Jacques Nantel (Photo: HEC Montreal)
Quebec’s economy is not yet at the end of its problems according to HEC Montreal professor emeritus Jacques Nantel, who predicts a recession later this year. This is one of the effects of the crisis on COVID-19 that he refers to in his book Take it out! Our consumption between pandemic and climate crisis. Deals he was interviewed for the publication of his book.
Les Affaires – You mention in your book that we are in danger of going from a status of “confined consumer” to “consumer under siege”. What do you mean ?
“Nantel” Jacques. Being confined, we could do nothing or really spend. But in the years to come, the “besieged consumer” threatens to come under pressures he doesn’t like: rising inflation, rising interest rates, rising tax rates and falling services because in debt that needs to be lowered.
The state has done well to increase debt and money supply to support the economy during the pandemic. But it has created problems, including inflation, that are inevitable.

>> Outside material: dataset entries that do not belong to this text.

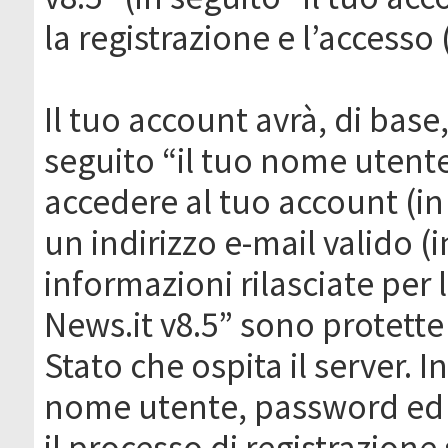
la registrazione e l’accesso 
Il tuo account avrà, di base
seguito “il tuo nome utent
accedere al tuo account (in
un indirizzo e-mail valido (i
informazioni rilasciate per
News.it v8.5” sono protette 
Stato che ospita il server. I
nome utente, password ed in
il processo di registrazione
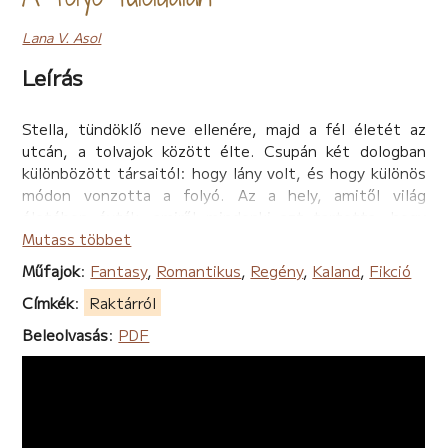
Lana V. Asol
Leírás
Stella, tündöklő neve ellenére, majd a fél életét az
utcán, a tolvajok között élte. Csupán két dologban
különbözött társaitól: hogy lány volt, és hogy különös
módon vonzotta a folyó. Az a hely, amitől világ
életében óvták, amiről mindenki azt tartotta, hogy
veszélyes, bűvös lények birodalmát határolja. Ezért
Mutass többet
több ezer éve senki sem látta a túlpartját. Leszámítva
Műfajok
:
Fantasy
,
Romantikus
,
Regény
,
Kaland
,
Fikció
őt, akit egy keserű véletlen, a mesék démonjainak
Címkék
:
Raktárról
világába sodort. A Négy varázs birodalom komor urának
palotájába kerül, könyörületből rejtegetik, ám bezárva,
Beleolvasás
:
PDF
titokban kell élnie halandó lévén, egy percig sem
tartózkodhatna az elvinek földjén.
A palotában Stella rájön, hogy nem csupán az őt
körülvevő világot nem ismeri, de saját magáról is sokkal
kevesebbet tud, mint hitte.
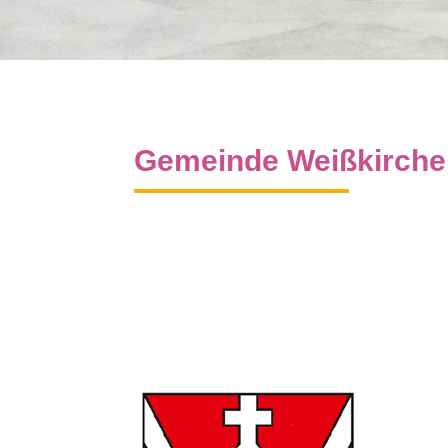
Gemeinde Weißkirchen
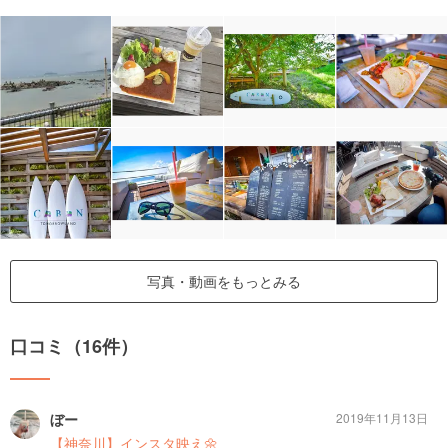
写真・動画をもっとみる
口コミ（16件）
ぼー
2019年11月13日
【神奈川】インスタ映え🌼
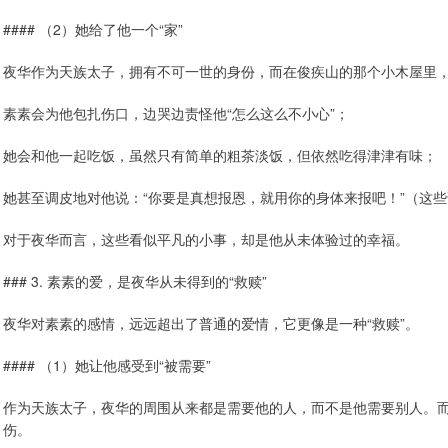
#### （2）她给了他一个“家”
夜华作为天族太子，拥有不可一世的身份，而在俊疾山的那个小木屋里，
素素会为他包扎伤口，边哭边责怪他“怎么这么不小心”；
她会和他一起吃饭，虽然只有简单的粗茶淡饭，但依然吃得津津有味；
她甚至调皮地对他说：“你要是真想报恩，就用你的身体来报吧！”（这
对于夜华而言，这些看似平凡的小事，却是他从未体验过的幸福。
### 3. 素素的爱，是夜华从未得到的“救赎”
夜华对素素的感情，远远超出了普通的爱情，它更像是一种“救赎”。
#### （1）她让他感受到“被需要”
作为天族太子，夜华的周围从来都是需要他的人，而不是他需要别人。
伤。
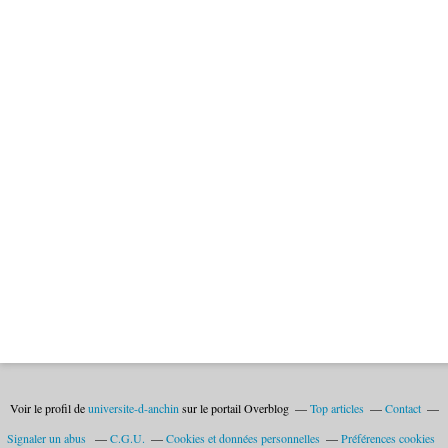
Voir le profil de
universite-d-anchin
sur le portail Overblog
Top articles
Contact
Signaler un abus
C.G.U.
Cookies et données personnelles
Préférences cookies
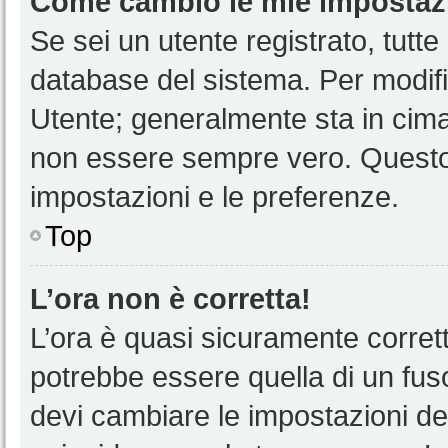
Come cambio le mie impostaz
Se sei un utente registrato, tutt
database del sistema. Per modific
Utente; generalmente sta in cim
non essere sempre vero. Questo t
impostazioni e le preferenze.
Top
L’ora non è corretta!
L’ora è quasi sicuramente corre
potrebbe essere quella di un fuso
devi cambiare le impostazioni del 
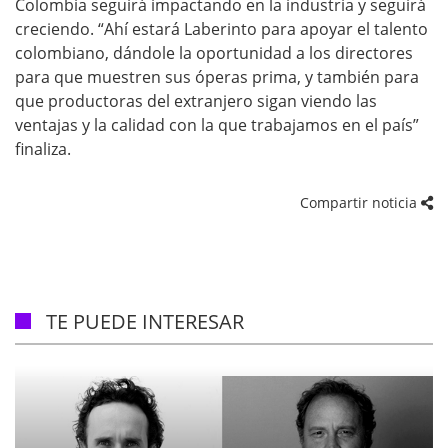
Colombia seguirá impactando en la industria y seguirá
creciendo. “Ahí estará Laberinto para apoyar el talento
colombiano, dándole la oportunidad a los directores
para que muestren sus óperas prima, y también para
que productoras del extranjero sigan viendo las
ventajas y la calidad con la que trabajamos en el país”
finaliza.
Compartir noticia
TE PUEDE INTERESAR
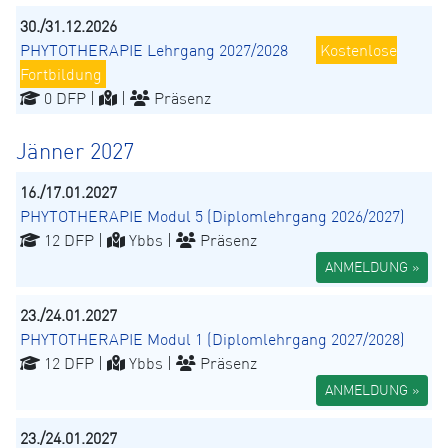
30./31.12.2026
PHYTOTHERAPIE Lehrgang 2027/2028
Kostenlose
Fortbildung
0 DFP |
|
Präsenz
Jänner 2027
16./17.01.2027
PHYTOTHERAPIE Modul 5 (Diplomlehrgang 2026/2027)
12 DFP |
Ybbs |
Präsenz
ANMELDUNG »
23./24.01.2027
PHYTOTHERAPIE Modul 1 (Diplomlehrgang 2027/2028)
12 DFP |
Ybbs |
Präsenz
ANMELDUNG »
23./24.01.2027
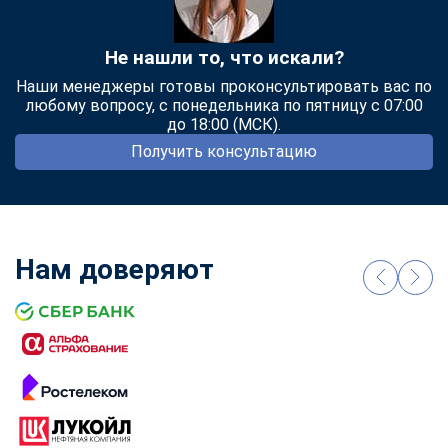
online
Не нашли то, что искали?
Мессенджеры
Наши менеджеры готовы проконсультировать вас по
Свяжитесь с нами через любой удобный мессенджер!
любому вопросу, с понедельника по пятницу с 07:00
до 18:00 (МСК).
Получить консультацию
Telegram
WhatsApp
Vkontakte
EMail
Max
Нам доверяют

And which is exacerbated by the logistics problems experienced by companies.
There are two ways to reduce debt for the state: get more money out of the pockets of taxpayers or businesses and reduce services. There will also be another solution, especially rapid GDP growth, but I don’t have much hope in the medium term on this topic.
LA-Are you worried that inflation of more than 2% will become common?
JN- I have always been skeptical about the central bank’s goal of keeping inflation at 2%. As if he could control it directly! There is no “inflation” button he can press. There are no factors pointing to the situation the Bank of Canada wants: supply chains are still turbulent, the money supply is high, and labor shortages and the rising cost of living are creating higher demand for wages drive inflation.
When wages start to rise, it creates a ratchet effect. The price of wood may have dropped, but wages hardly dropped. It has a lasting effect. Inflation is becoming somewhat structural. I expect it to be over 2% this year and even next year.
LA-Are you expecting a recession?
JN- I don’t want it, but I’m afraid it’s inevitable. Many Quebec companies are still using artificial respirators thanks to government assistance that are still present. When this support is lost, many of them will not survive. I hope I’m wrong, but I believe the recession will come in the 3rd or 4th quarter of this year.
LA – Buying locally was mentioned during the pandemic. Is this a trend that will continue?
JN – Yes, but not for the reasons we think. Local buying will come from retailers, institutions and businesses, not consumers. This will continue because we realize as a society that our production and our consumption are becoming vulnerable to the very long supply chain abroad and therefore more vulnerable. The other consequence of the pandemic is that we have discovered opportunities for local production. For example, we don’t make wipes in Quebec. But having a minimum production from it in all sorts of places would be wise. It should be encouraged in particular by the State through institutional purchases. Local production will grow, I have no doubt.
LA – Do you think pandemic consumption has changed? What is consumption tomorrow?
JN- The pandemic is likely to have a significant impact for the future. Some spending will increase for structural reasons, such as housing, which will eat up a larger portion of household budgets. This will be the case for tenants as well as for landlords, due to rising prices and rents, along with interest rates.
Moreover, with wages expected to rise rather than inflation, consumers will need to reduce non -essential spending. Unfortunately, these reductions will affect sectors severely affected by the pandemic, such as catering, entertainment, culture and travel. I expect a rebound in these industries with deconfinement, but then they will be under pressure. On the other hand, teleworking generates less expenditure on transportation and clothing.
LA – Do you think the business world has learned from the crisis?
JN- I believe some companies have learned to do things differently: telecommuting, supply chain, local purchasing … But this is the exception. Most people want to go back to 2018 and not learn from it. Whatever we say and do, there is another crisis approaching the horizon: climate change. The pandemic is something of a dress rehearsal for rethinking our economy.
Editor’s note: Responses to this interview have been edited for clarity and brevity.